И хоть в комнате кроме них никого не было, наклонился к Александру Григорьевичу и перешел на шепот.
На следующее утро (это, стало быть, в среду) Александр Григорьевич Заметов с утра сидел на своем служебном месте и с небывалым усердием занимался делами, наверстывая за вчерашнее. Столь ревностная прилежность удивила и надзирателя Никодима Фомича, и его помощника Илью Петровича, бывшего драгунского поручика, за свой раздражительный характер прозванного «Порох».
— Давно бы так, — сказал капитан, отечески потрепав молодого человека по плечу, а поручик, несколько склонный к язвительности, поинтересовался:
— Вы, Александр Григорьич, часом не заболели? Будто клеем к стулу приклеились. Ненадолго ж у вас расследовательского пылу хватило.
Добрейший Никодим Фомич рассудил:
— Оно и правильно. В четырех стенах, да за сукнецом спокойней, чем по улице высунув язык бегать.
Потом оба офицера ушли по обычным квартальным делам, и Заметов остался в кабинете один. Он ни разу не отлучился с места, хоть время от времени с видимым нетерпением посматривал, на часы.
Раз (это уже в одиннадцатом часу) вызвал из передней старшего писца и спросил, не приходил ли кто из вызванных повесткой.

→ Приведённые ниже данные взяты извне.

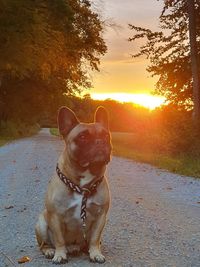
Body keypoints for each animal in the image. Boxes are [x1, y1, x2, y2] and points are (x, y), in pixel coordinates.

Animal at [35, 106, 111, 264]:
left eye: (106, 136)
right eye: (82, 137)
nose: (100, 141)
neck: (83, 186)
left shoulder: (101, 216)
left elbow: (95, 238)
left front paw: (95, 253)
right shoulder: (55, 216)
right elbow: (59, 239)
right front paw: (59, 254)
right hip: (41, 224)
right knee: (44, 244)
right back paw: (50, 251)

— Коли пришли бы, я направил бы к вам-с, — хмуро ответил тот, какой-то особенно взъерошенный человечек с неподвижною идеей во взгляде, и вышел вон. Письмоводителя он не уважал за напомаженный кок и вихлястость фигуры. «Ишь, делать ему нечего», — проворчал писец и с того момента стал направлять к Заметову всех посетителей подряд, так что в одиннадцать часов, когда, наконец, произошло то, чего Александр Григорьевич столь нетерпеливо ждал, в кабинете сидели сразу три посетителя: один француз, у которого на Кокушкином мосту с головы сорвали шляпу, вдова-чиновница, пришедшая ходатайствовать о продлении паспорта, и содержательница веселого заведения Луиза Линде, вызванная по поводу ночного дебоша.

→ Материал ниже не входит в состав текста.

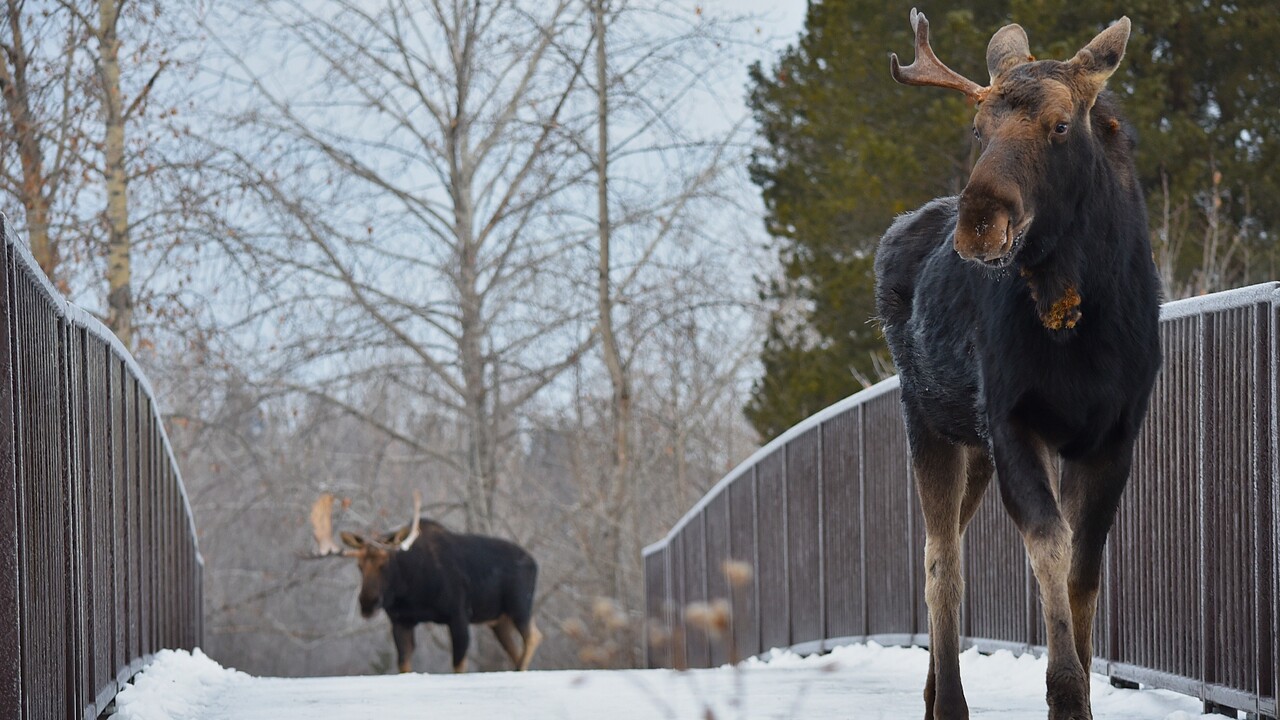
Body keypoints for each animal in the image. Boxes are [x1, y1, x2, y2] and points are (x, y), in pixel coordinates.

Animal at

Дверь комнаты открылась, и вошел еще один посетитель, очень бедно одетый молодой мужчина с повесткой в руке.
Он! У Александра Григорьевича внутри всё так и вострепетало, но, чтобы себя не выдать, письмоводитель даже не взглянул на вошедшего, еще громче заговорив по-французски с владельцем похищенной шляпы. Углом глаза все же скосился, но незаметно — для конспирации оперся рукой о щеку, и подглядел сквозь пальцы.